Most homebuyers complain about the lack of space that is offered to them while they hunt for a home. As developers are constantly planning and designing customised layouts so that their clients can live comfortably in their homes, very few realise that with correct strategy and creative thinking, one can build a place that can fulfil the needs of everyday life and at the same time create a space that is liveable. 

RealtyNXT explains everything that one needs to know about the spectacular and unbelievable architecture of the slimmest house in the world. 

Designed exclusively for travelling writers as a temporary home, The Keret House in Warsaw, Poland is only 122 centimetres wide and is situated between two buildings of historic importance.

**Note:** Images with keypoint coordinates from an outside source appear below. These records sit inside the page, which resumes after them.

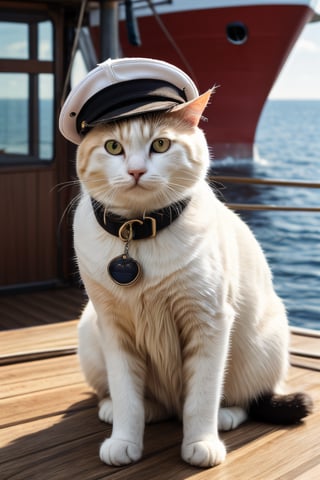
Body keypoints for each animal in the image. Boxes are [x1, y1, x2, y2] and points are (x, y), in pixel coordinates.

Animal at [74, 88, 312, 466]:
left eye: (160, 145)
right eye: (113, 147)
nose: (136, 171)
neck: (138, 233)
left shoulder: (209, 321)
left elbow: (202, 397)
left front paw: (201, 443)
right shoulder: (114, 326)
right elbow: (127, 396)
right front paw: (124, 439)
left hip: (264, 341)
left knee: (242, 399)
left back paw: (225, 416)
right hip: (89, 332)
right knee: (141, 401)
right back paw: (132, 408)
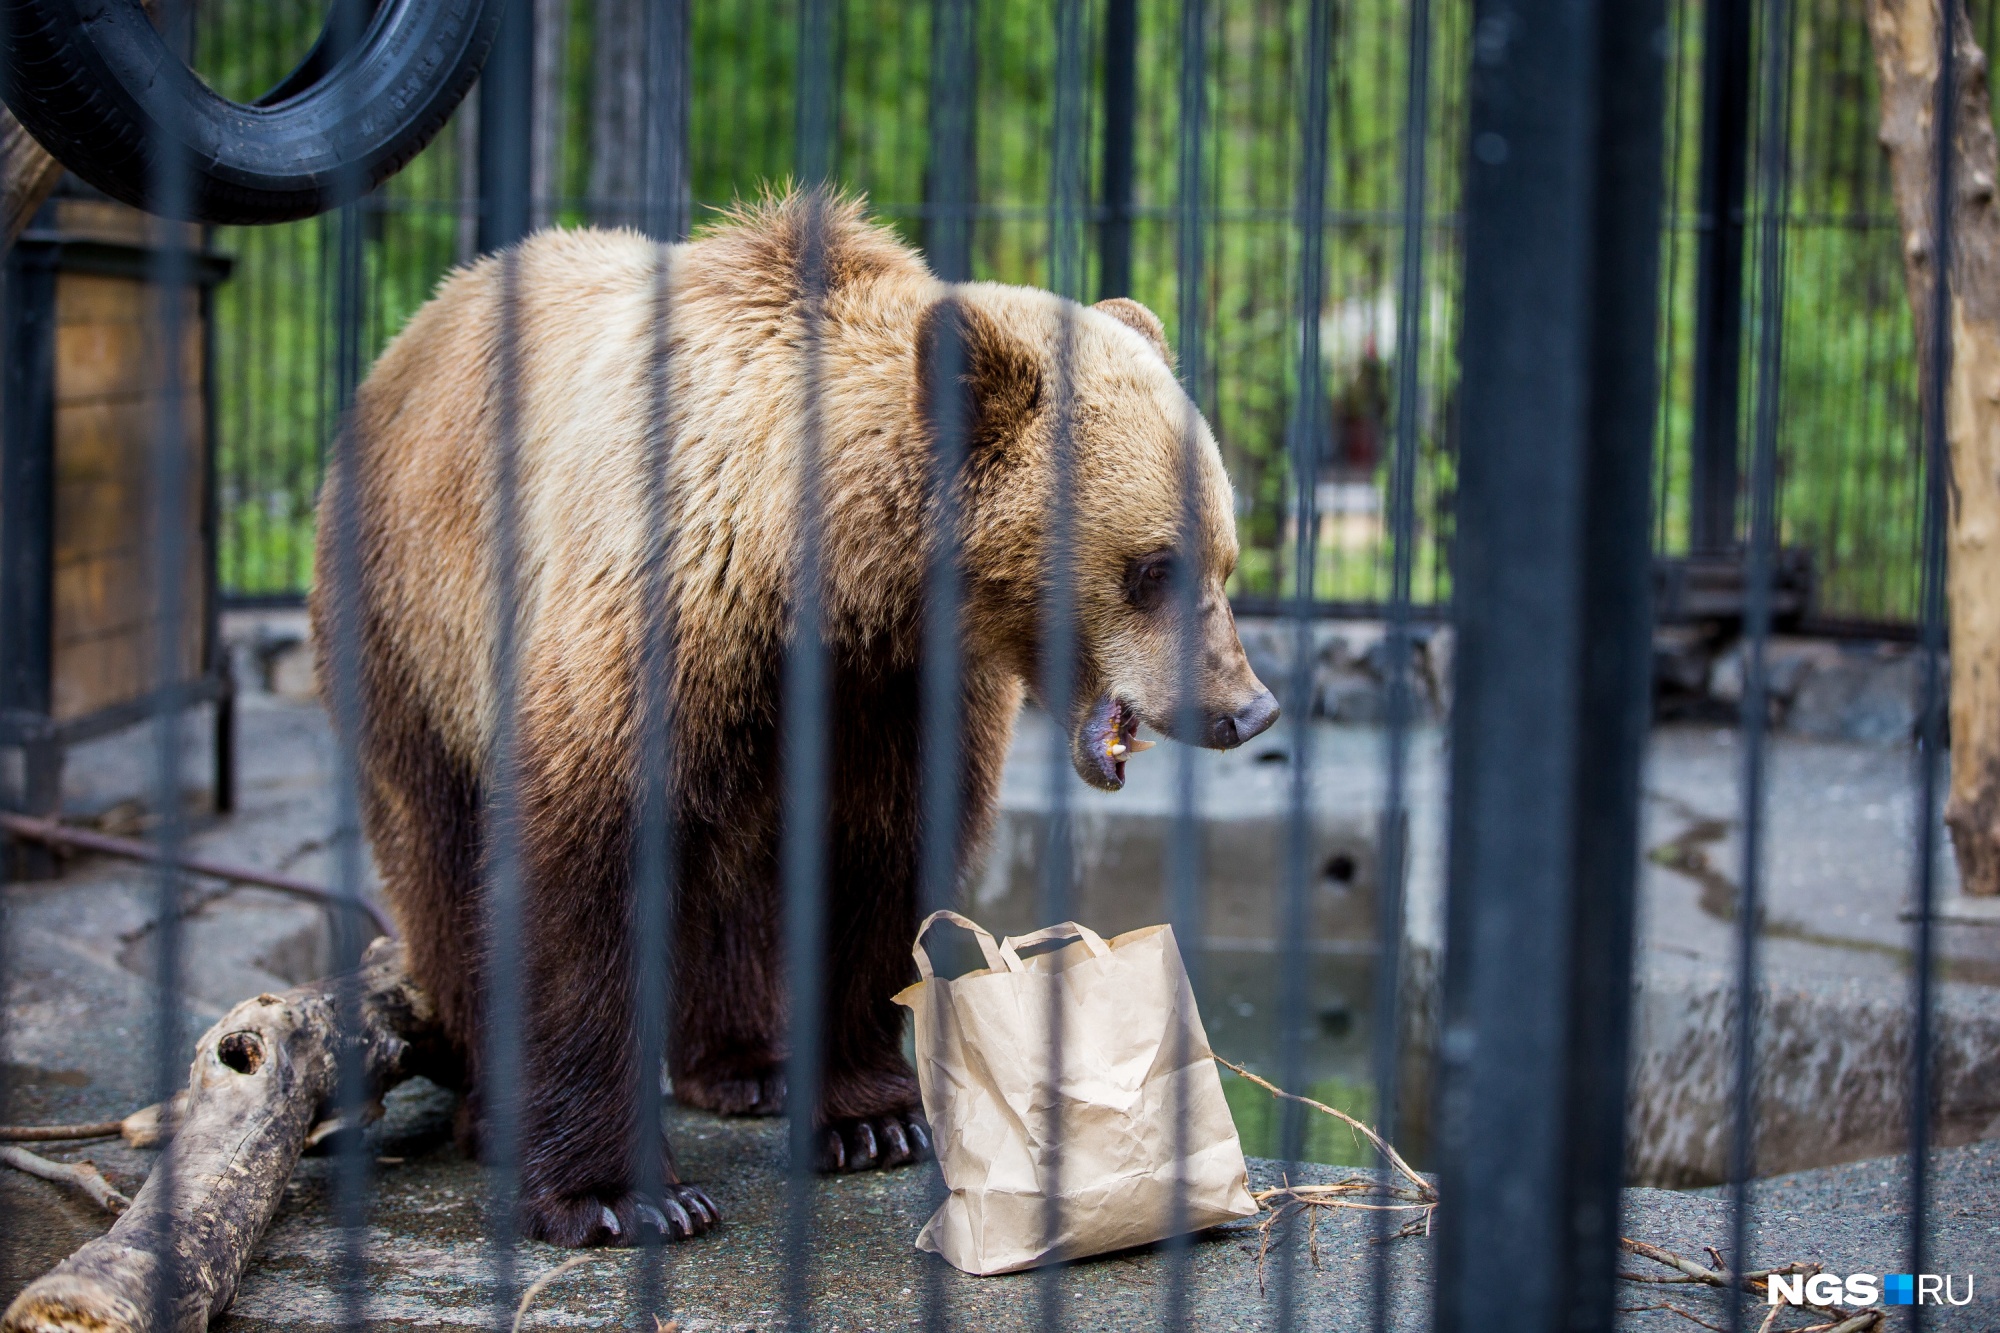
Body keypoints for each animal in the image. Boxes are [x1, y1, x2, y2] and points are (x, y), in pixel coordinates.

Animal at [312, 189, 1280, 1248]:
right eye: (1155, 566)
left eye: (1225, 559)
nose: (1247, 708)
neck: (827, 574)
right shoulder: (658, 618)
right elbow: (589, 869)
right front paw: (622, 1194)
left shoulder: (892, 688)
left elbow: (874, 864)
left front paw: (871, 1119)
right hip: (413, 625)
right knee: (444, 862)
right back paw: (494, 1103)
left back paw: (746, 1063)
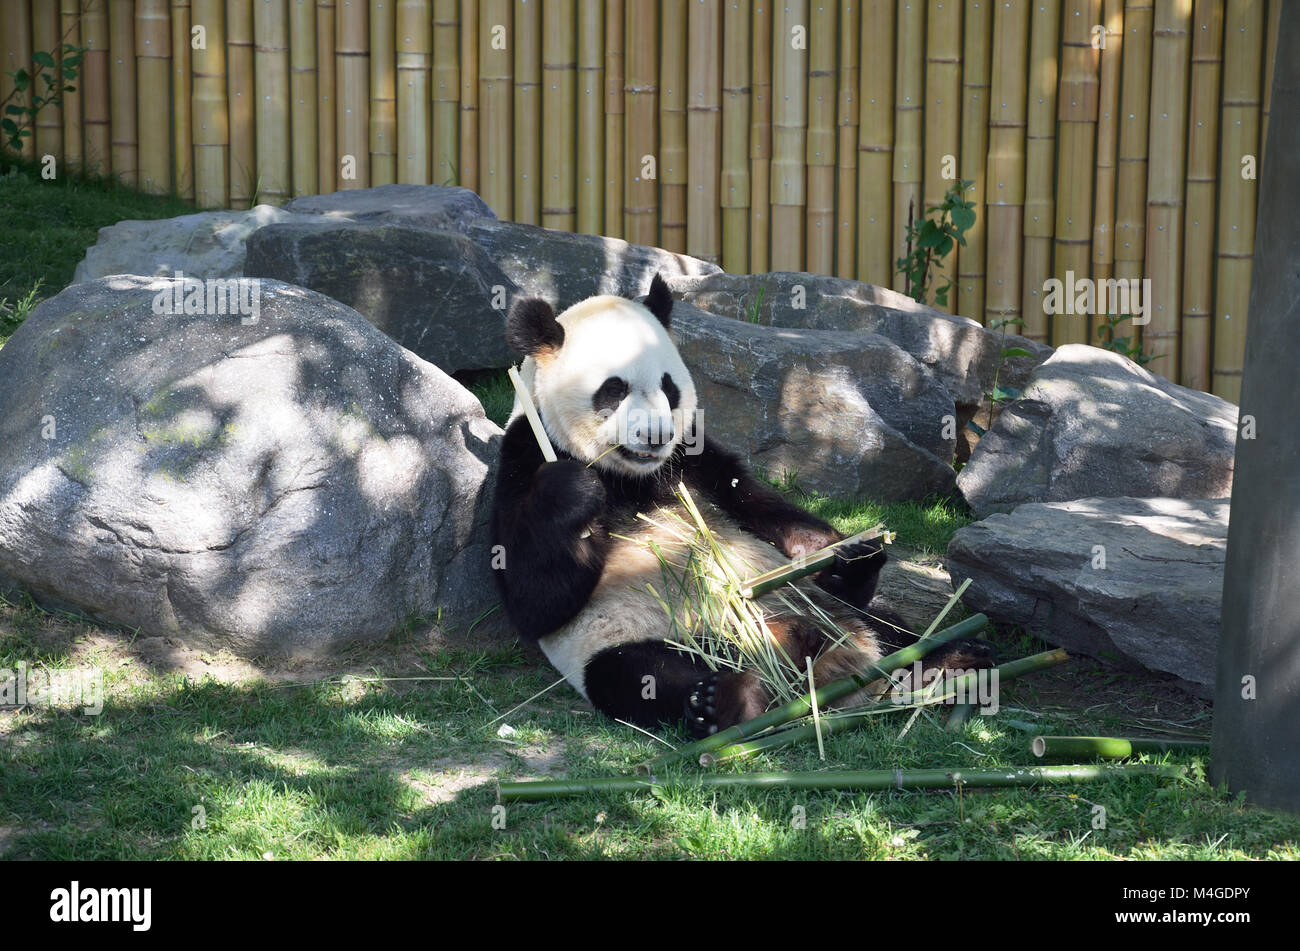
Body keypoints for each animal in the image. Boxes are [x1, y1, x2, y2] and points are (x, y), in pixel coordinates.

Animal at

Its semi-transparent and windowless structure may appear to be narrow from the outside but is spacious enough to accommodate a single person comfortably inside.

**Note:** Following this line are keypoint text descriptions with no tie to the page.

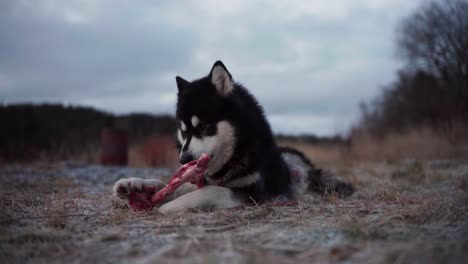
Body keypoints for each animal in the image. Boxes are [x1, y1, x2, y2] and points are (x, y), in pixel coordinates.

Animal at [112, 60, 352, 212]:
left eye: (205, 126)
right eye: (183, 130)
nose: (184, 159)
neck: (236, 156)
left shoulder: (255, 194)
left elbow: (209, 191)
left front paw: (170, 205)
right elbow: (173, 185)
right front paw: (136, 185)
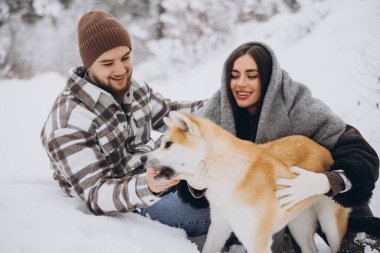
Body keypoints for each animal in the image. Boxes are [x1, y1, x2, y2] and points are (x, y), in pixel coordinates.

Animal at [140, 111, 350, 252]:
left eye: (168, 144)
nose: (142, 159)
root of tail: (325, 150)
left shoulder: (257, 240)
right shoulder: (219, 227)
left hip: (330, 226)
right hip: (299, 225)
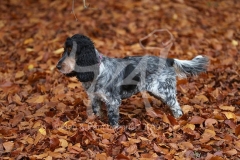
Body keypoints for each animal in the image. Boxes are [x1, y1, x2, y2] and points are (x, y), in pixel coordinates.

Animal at [56, 34, 208, 127]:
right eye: (64, 50)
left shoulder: (113, 101)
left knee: (176, 107)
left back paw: (177, 121)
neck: (97, 70)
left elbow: (113, 120)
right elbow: (97, 114)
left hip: (164, 90)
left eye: (71, 51)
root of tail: (168, 60)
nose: (57, 66)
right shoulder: (95, 98)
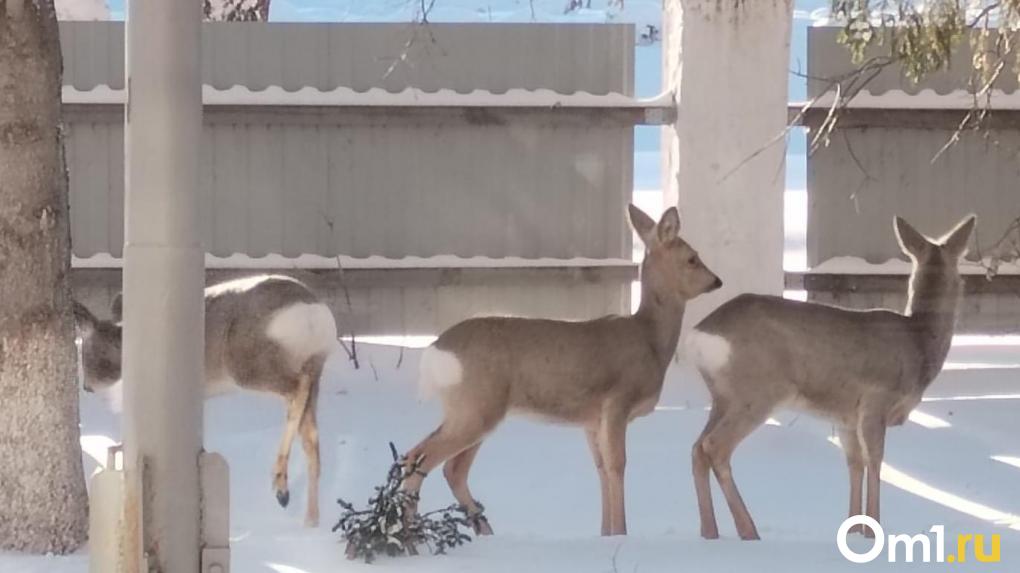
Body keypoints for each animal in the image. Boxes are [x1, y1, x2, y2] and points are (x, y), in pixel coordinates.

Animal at [72, 271, 334, 526]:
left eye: (86, 353)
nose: (86, 386)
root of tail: (313, 314)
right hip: (313, 365)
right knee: (311, 434)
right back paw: (310, 518)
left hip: (248, 364)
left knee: (297, 388)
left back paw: (280, 485)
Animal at [397, 202, 726, 534]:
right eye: (692, 258)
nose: (717, 281)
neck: (650, 339)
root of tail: (435, 351)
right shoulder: (616, 401)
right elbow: (617, 465)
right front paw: (622, 533)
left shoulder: (592, 419)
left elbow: (601, 469)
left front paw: (606, 534)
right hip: (477, 407)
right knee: (423, 459)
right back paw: (411, 535)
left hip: (472, 409)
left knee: (446, 466)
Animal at [689, 212, 975, 538]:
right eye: (962, 274)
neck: (918, 342)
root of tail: (699, 335)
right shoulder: (876, 401)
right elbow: (876, 461)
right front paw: (874, 531)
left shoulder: (846, 416)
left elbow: (855, 464)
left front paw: (854, 530)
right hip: (758, 392)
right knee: (715, 447)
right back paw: (748, 530)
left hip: (723, 396)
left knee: (697, 448)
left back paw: (709, 532)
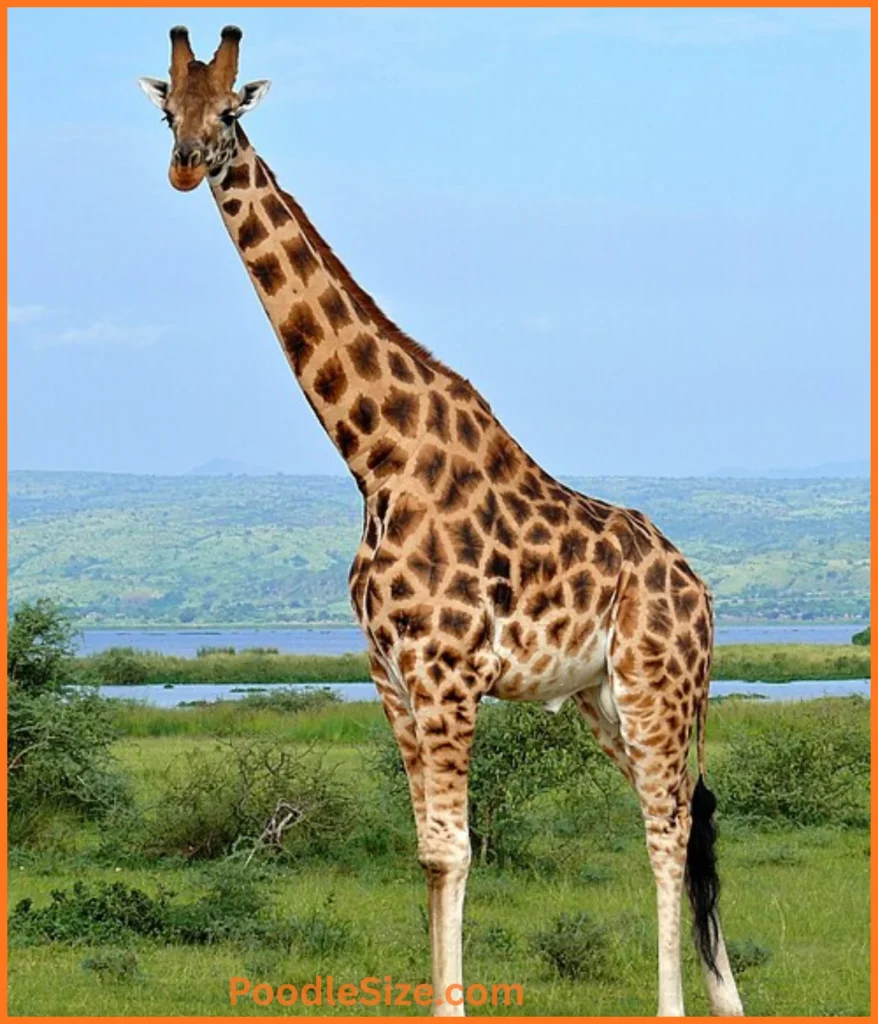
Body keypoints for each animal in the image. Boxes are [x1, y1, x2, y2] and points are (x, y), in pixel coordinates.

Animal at [139, 26, 744, 1017]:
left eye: (229, 111)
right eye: (168, 112)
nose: (187, 166)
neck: (373, 456)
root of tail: (702, 593)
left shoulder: (447, 672)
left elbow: (455, 851)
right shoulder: (389, 676)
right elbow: (426, 851)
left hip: (659, 685)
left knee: (667, 826)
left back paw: (675, 1005)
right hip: (603, 698)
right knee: (686, 817)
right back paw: (726, 996)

Architect Jakub Szczesny’s idea to create this home came from the need to create a space for those who need some time alone to work such as authors, poets or artists. Thus, when he came across its site, the narrow space between two of the most important buildings of Poland, he knew that this space would be ideal for his creation. 

The house comprises of all the necessities that one requires every day like a bed, study table, chair and a refrigerator. Guests need to enter the house by climbing a flight of retractable stairs that can become a living room when closed. One can even cook at the kitchenette which comprises of cupboards to store utensils as well. Next to the kitchen is a mini bathroom with all the essential sanitaryware installed. 

With the narrowest part of the house being only 72 centimetres, the entire house is an iron structure with two non-opening windows. However, during the day, sunlight can enter the house through the translucent glass panels that make up the wall. After sunset, the guests can turn on the LED lights that are installed inside the house. Interestingly, electricity supplied to the house is donated by its neighbours. 

As one of the prime examples of how technology and creative innovation can create wonders under any conditions, The Keret House stands for cooperation, interaction, synergy and providing a space for people from different communities who want to work in the comfort of their privacy.